Yeah I had read through your analysis, but used BoP's because he also analyzed Yuna's moves and I wanted to place them side by side (to consider the "maybe judges were just being lenient" argument), and it'd make more sense to use the analyses from the same set of eyes when comparing skaters.
Yes it would.
I don't think we can rely on one set of eyes to determine that the tech panel made the wrong call.
Choosing one camera angle for everyone here to rely on and analyze (if able) can be educational about what the technical panel would be looking for.
Relying on one knowledgeable poster's analysis (either BoP's, or mine, or that of anyone else who wants to give it a try) of one step sequence, or two rivals' step sequences, can tell us how that poster would have called the levels.
However, if two or more posters disagree on exactly what a particular turn or step actually was, that means that any one poster's determination is not automatically the correct one -- it means the skater didn't perform it in a way that was completely clear and/or that at least one of the viewing angles may have been deceptive.
So I think all we can conclude at this point was that the official calls for Sotnikova's and Kim's step sequences in their Sochi freeskates were not clearly and indisputably correct. We have not proven that they were clearly and indisputably incorrect.
P.S. You mentioned earlier about watching it on VHS. Would it be easier if I uploaded a gif of the step sequence in slow motion?
Slow motion would help, if the video is clearer than what's available on youtube.
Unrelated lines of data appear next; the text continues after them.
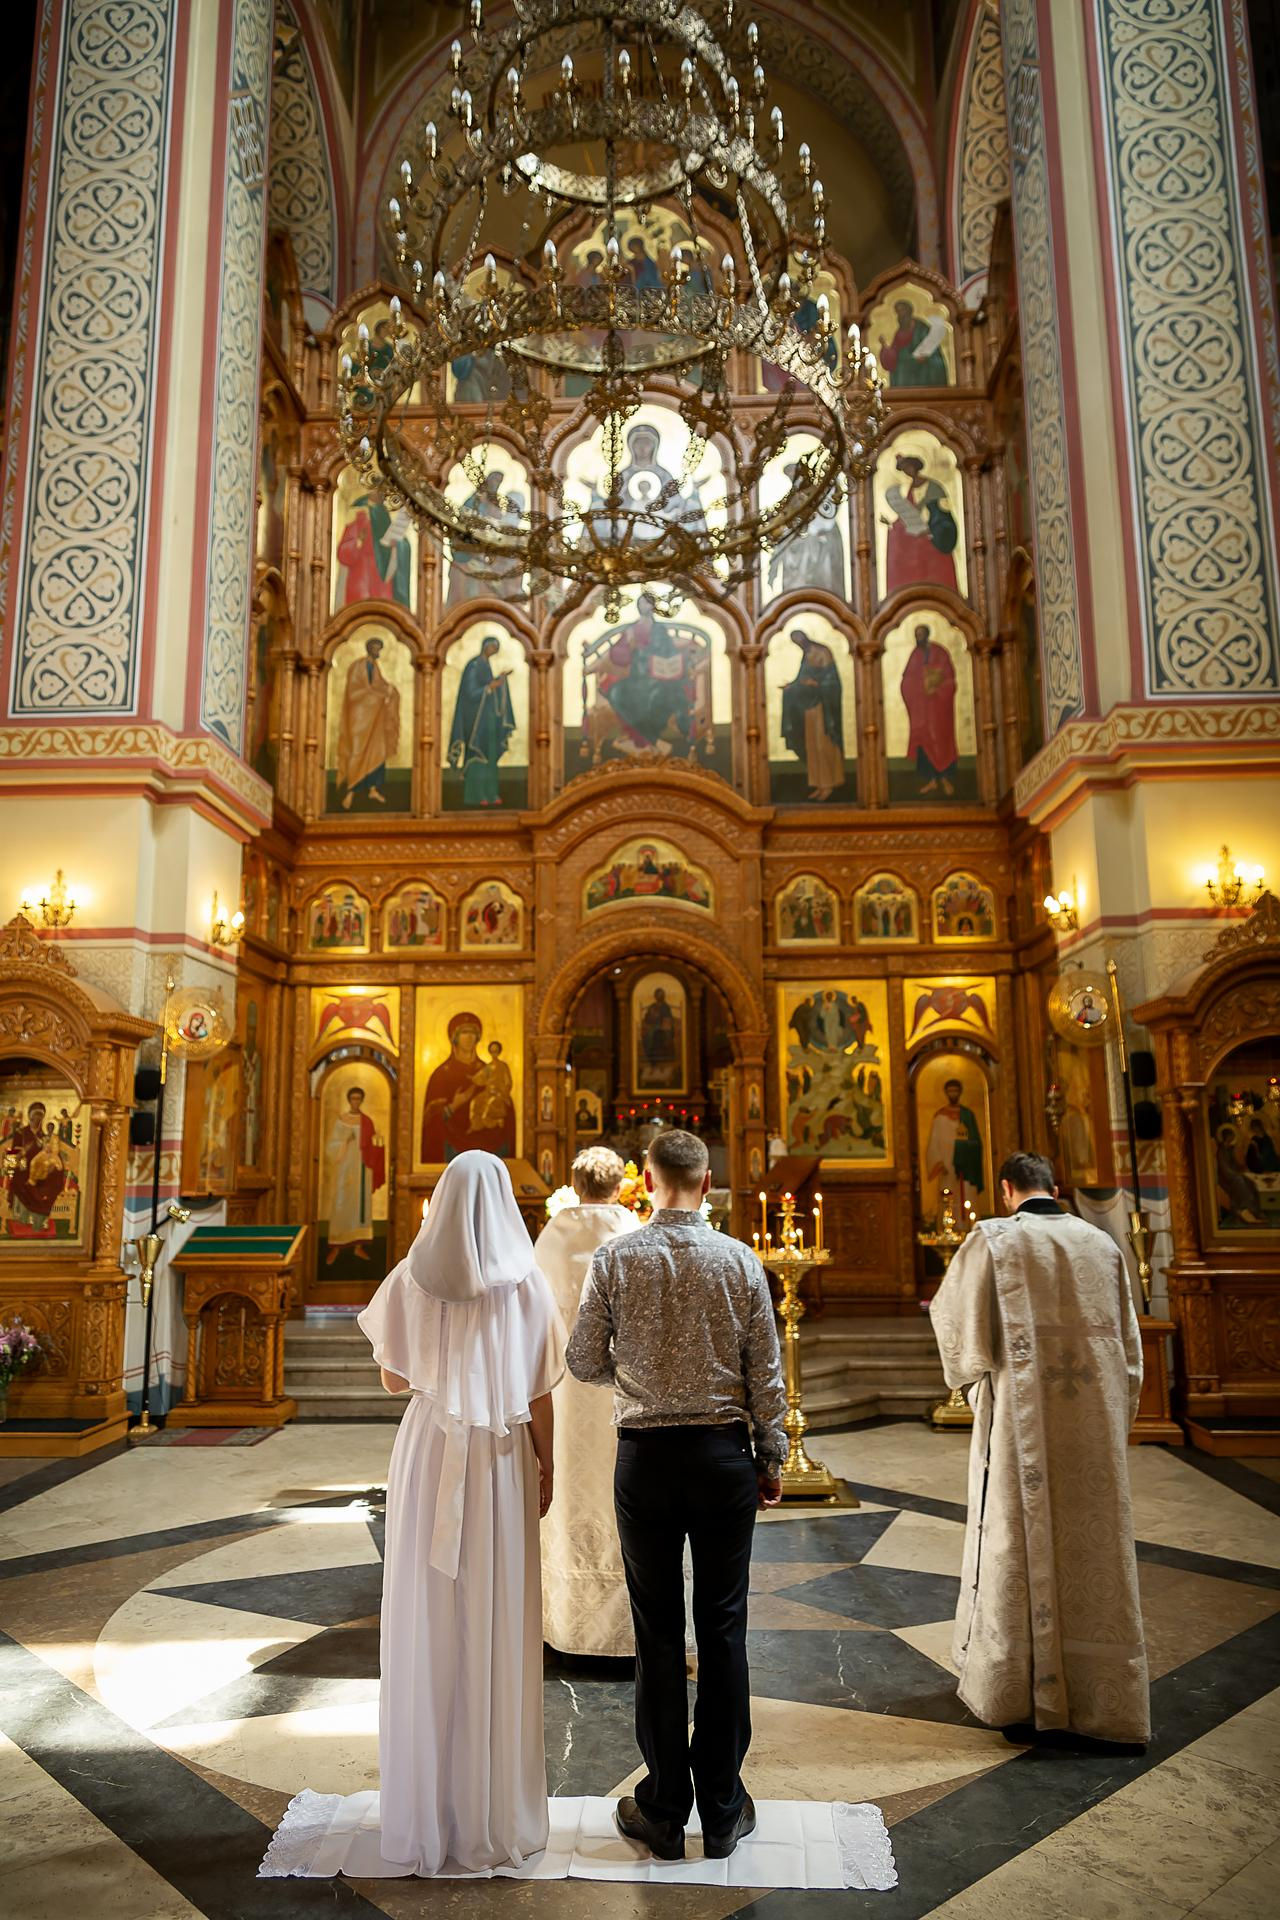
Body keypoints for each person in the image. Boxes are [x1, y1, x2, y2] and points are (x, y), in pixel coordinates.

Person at [260, 1153, 566, 1879]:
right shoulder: (526, 1283)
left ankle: (425, 1816)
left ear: (442, 1201)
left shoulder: (410, 1274)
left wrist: (442, 1362)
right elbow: (542, 1389)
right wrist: (546, 1464)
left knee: (429, 1616)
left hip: (430, 1450)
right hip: (499, 1454)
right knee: (495, 1615)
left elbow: (395, 1376)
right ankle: (494, 1816)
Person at [567, 1128, 787, 1862]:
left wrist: (641, 1379)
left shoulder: (617, 1257)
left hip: (648, 1460)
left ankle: (663, 1810)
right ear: (707, 1181)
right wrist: (773, 1453)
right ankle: (723, 1810)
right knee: (722, 1626)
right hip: (725, 1456)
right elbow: (767, 1371)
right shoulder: (740, 1260)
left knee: (657, 1631)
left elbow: (580, 1359)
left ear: (648, 1179)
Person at [928, 1151, 1149, 1748]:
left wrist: (976, 1386)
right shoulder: (1102, 1245)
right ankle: (1103, 1700)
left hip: (1020, 1428)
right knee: (1092, 1556)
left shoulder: (995, 1241)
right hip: (1092, 1433)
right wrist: (1107, 1424)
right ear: (1058, 1187)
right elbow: (1130, 1356)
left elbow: (958, 1338)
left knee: (1016, 1544)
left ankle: (1021, 1698)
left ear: (1006, 1190)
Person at [537, 1147, 640, 1656]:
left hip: (558, 1387)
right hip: (621, 1389)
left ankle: (562, 1622)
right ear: (621, 1186)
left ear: (574, 1186)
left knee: (568, 1489)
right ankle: (625, 1630)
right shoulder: (633, 1234)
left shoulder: (550, 1239)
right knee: (620, 1496)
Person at [447, 634, 517, 808]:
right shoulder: (474, 665)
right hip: (476, 723)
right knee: (478, 757)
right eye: (493, 646)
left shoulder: (486, 665)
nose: (495, 650)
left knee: (490, 758)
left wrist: (499, 681)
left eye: (497, 648)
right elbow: (470, 693)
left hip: (489, 722)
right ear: (485, 646)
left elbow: (489, 688)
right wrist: (489, 687)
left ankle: (491, 793)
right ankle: (476, 795)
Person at [778, 628, 846, 800]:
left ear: (805, 638)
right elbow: (802, 678)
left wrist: (816, 684)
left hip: (823, 708)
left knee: (824, 745)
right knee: (812, 746)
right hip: (809, 706)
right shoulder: (807, 654)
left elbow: (832, 681)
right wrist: (791, 687)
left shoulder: (822, 651)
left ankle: (830, 784)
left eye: (799, 640)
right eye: (796, 642)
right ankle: (818, 784)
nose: (799, 644)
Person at [336, 635, 401, 810]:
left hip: (376, 718)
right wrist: (378, 696)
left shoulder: (376, 668)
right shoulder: (357, 667)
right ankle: (350, 791)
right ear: (368, 648)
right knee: (358, 751)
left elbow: (379, 686)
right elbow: (355, 692)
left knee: (377, 750)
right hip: (360, 718)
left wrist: (390, 691)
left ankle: (373, 788)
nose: (378, 651)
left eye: (380, 648)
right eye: (375, 647)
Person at [323, 1084, 385, 1265]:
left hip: (363, 1169)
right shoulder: (341, 1120)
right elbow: (330, 1147)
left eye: (359, 1099)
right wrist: (344, 1141)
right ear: (349, 1100)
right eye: (353, 1098)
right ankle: (336, 1246)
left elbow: (373, 1144)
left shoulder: (367, 1121)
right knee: (341, 1203)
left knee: (361, 1205)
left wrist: (378, 1146)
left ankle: (359, 1246)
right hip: (345, 1169)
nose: (356, 1102)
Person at [882, 453, 959, 596]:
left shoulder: (933, 487)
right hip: (915, 542)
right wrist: (893, 524)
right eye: (904, 469)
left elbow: (943, 516)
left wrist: (930, 530)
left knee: (937, 584)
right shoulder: (909, 488)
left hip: (933, 541)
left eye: (908, 467)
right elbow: (909, 514)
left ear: (915, 466)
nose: (907, 471)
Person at [900, 622, 959, 796]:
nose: (918, 638)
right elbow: (907, 680)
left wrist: (936, 689)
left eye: (921, 634)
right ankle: (932, 780)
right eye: (916, 635)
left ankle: (945, 779)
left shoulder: (940, 653)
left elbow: (949, 678)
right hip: (921, 710)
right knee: (924, 742)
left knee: (942, 741)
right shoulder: (915, 655)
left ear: (927, 634)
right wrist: (920, 687)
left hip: (939, 708)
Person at [925, 1077, 985, 1214]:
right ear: (945, 1093)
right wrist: (939, 1163)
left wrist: (964, 1150)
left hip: (967, 1167)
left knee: (967, 1197)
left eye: (955, 1091)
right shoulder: (939, 1117)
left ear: (960, 1092)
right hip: (946, 1166)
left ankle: (969, 1229)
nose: (953, 1094)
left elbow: (977, 1142)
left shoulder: (967, 1115)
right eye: (950, 1091)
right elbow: (933, 1143)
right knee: (948, 1198)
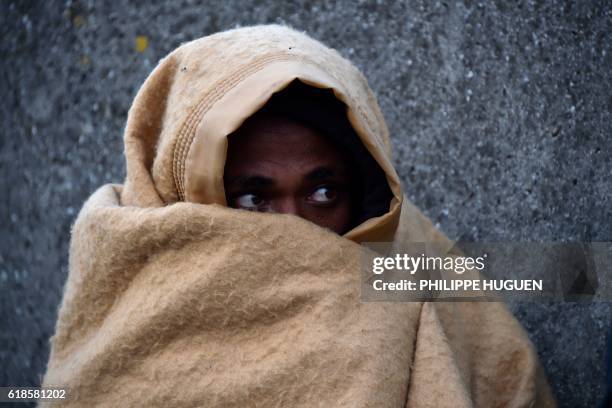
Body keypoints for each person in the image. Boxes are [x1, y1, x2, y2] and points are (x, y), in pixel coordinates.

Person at [42, 25, 555, 407]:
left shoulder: (408, 262)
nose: (292, 227)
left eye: (324, 192)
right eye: (252, 199)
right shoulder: (127, 258)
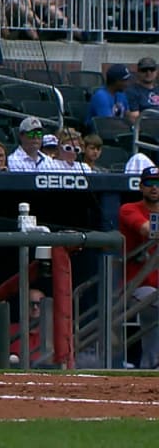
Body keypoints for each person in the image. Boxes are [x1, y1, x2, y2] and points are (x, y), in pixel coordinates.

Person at [119, 166, 159, 369]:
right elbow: (149, 229)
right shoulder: (129, 208)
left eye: (158, 183)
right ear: (141, 186)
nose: (155, 188)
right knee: (155, 301)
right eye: (150, 183)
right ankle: (152, 365)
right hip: (136, 284)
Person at [87, 64, 130, 131]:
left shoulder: (121, 94)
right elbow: (108, 123)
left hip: (118, 132)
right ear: (115, 81)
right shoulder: (101, 96)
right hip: (100, 135)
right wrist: (129, 127)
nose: (127, 83)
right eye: (124, 80)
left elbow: (127, 115)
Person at [127, 57, 159, 123]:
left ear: (156, 71)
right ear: (138, 72)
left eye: (152, 69)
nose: (148, 73)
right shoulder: (132, 91)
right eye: (144, 70)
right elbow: (135, 118)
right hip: (146, 128)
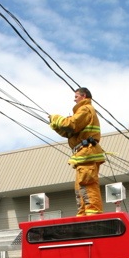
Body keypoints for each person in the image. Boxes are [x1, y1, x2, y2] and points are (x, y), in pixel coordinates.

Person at [49, 87, 106, 216]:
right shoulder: (83, 110)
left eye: (76, 96)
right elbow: (70, 132)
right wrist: (56, 125)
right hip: (83, 153)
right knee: (80, 187)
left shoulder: (85, 109)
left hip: (87, 152)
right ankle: (83, 213)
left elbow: (71, 124)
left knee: (87, 184)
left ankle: (92, 213)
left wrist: (57, 118)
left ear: (84, 96)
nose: (74, 99)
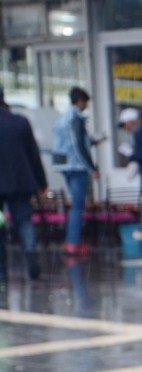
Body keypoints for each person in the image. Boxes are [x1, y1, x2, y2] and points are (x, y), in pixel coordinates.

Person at [0, 84, 47, 280]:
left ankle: (1, 270)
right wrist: (41, 182)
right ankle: (30, 252)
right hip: (21, 182)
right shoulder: (20, 122)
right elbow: (33, 154)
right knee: (24, 220)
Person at [52, 87, 99, 256]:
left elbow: (66, 143)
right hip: (76, 167)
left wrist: (90, 142)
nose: (86, 106)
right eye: (85, 102)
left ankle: (72, 240)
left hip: (64, 165)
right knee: (78, 206)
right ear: (80, 101)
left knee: (75, 205)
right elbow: (78, 145)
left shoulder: (61, 118)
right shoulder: (75, 118)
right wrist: (92, 168)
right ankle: (73, 242)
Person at [117, 107, 142, 198]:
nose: (125, 129)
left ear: (132, 122)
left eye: (125, 125)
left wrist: (131, 155)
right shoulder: (141, 132)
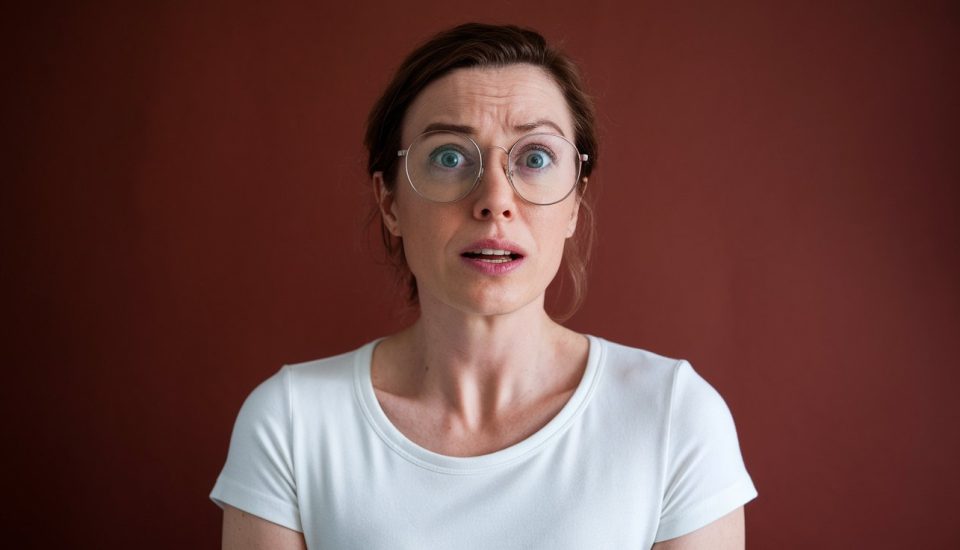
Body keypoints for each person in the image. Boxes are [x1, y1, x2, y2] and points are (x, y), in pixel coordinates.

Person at [210, 23, 757, 549]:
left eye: (535, 158)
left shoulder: (673, 417)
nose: (495, 199)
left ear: (575, 202)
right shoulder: (290, 422)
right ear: (390, 202)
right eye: (449, 157)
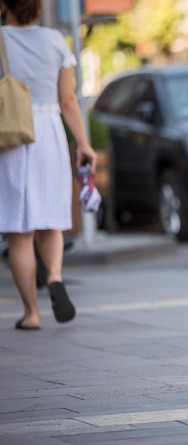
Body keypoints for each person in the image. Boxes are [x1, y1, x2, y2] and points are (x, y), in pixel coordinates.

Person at [0, 0, 98, 330]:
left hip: (12, 135)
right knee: (51, 221)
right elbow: (68, 100)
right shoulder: (55, 40)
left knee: (19, 231)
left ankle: (31, 313)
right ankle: (54, 275)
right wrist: (83, 143)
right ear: (39, 8)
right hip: (50, 132)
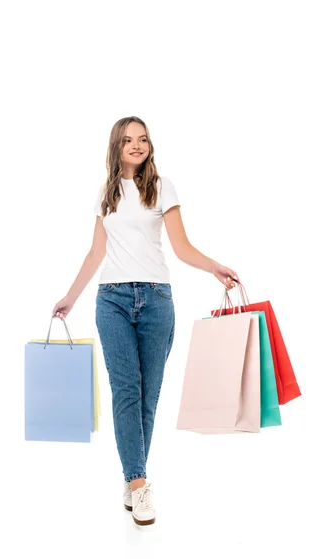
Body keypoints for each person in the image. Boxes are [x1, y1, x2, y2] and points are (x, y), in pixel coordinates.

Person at [52, 116, 239, 527]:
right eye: (127, 140)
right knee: (127, 392)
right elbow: (95, 253)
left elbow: (181, 247)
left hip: (156, 300)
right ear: (116, 147)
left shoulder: (162, 187)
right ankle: (139, 484)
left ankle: (131, 477)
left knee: (148, 397)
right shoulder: (106, 193)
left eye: (142, 139)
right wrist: (70, 296)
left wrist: (214, 267)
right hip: (112, 300)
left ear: (149, 145)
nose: (136, 145)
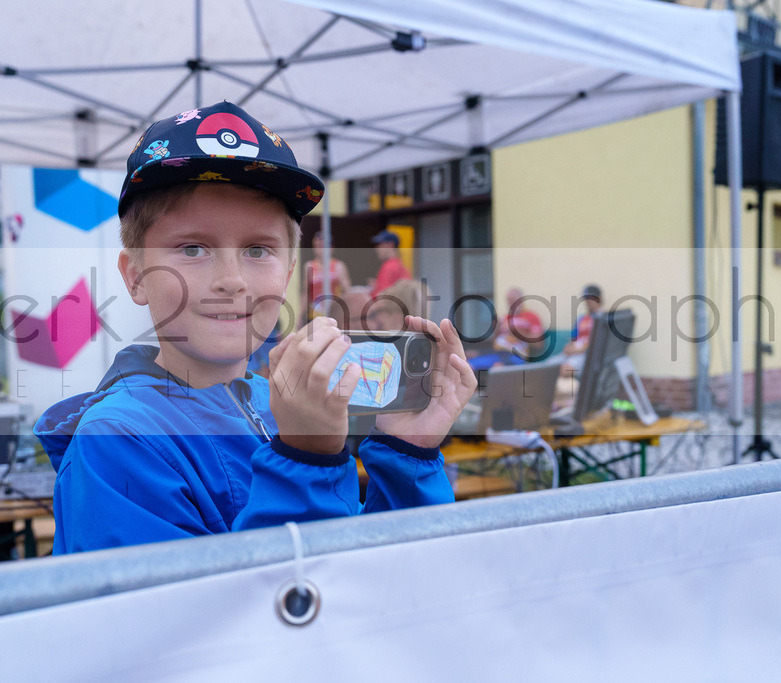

One good-quality
My VHS tape on my moderately large TV screen is much better resolution than anything I can watch on youtube, and no worse than a high-resolution online video on my average-sized computer monitor.
The drawback for my own analysis is the same as videos I can access online -- I can watch in real time, or I can stop and start with the pause button, but I can't smoothly slow down a particular sequence.
The drawback for discussing with other posters here is that I can't show you the good-quality video I have on tape. I don't know how to convert it to a format that could be uploaded, or how to do the uploading myself. Even if I did, some quality would undoubtedly be lost. And NBCSN has not posted their broadcast online -- the camera angles are different in some places from those on nbcolympics.com, which itself is not available to viewers in all parts of the world.
And none of the several different broadcast camera angles may be identical to the official tech panel angle.
So don't take my word for it that a particular turn was definitely a rocker or a counter. But please do take my word for it that some of them were ambiguous and likely to be interpreted differently depending on viewing angle.
I.e., we shouldn't take BoP's word as more authoritative than the official decision -- only as a different view that shows the official decision was not indisputable.
We're free to dispute it, but we can't prove it was incorrect without access to the official video and knowledge that the tech panel did in fact review the step sequences.
If we knew for a fact that they didn't review, we could guess that the calls were likely incorrect but not whether they were intentional misrepresentations or honest mistakes in real time.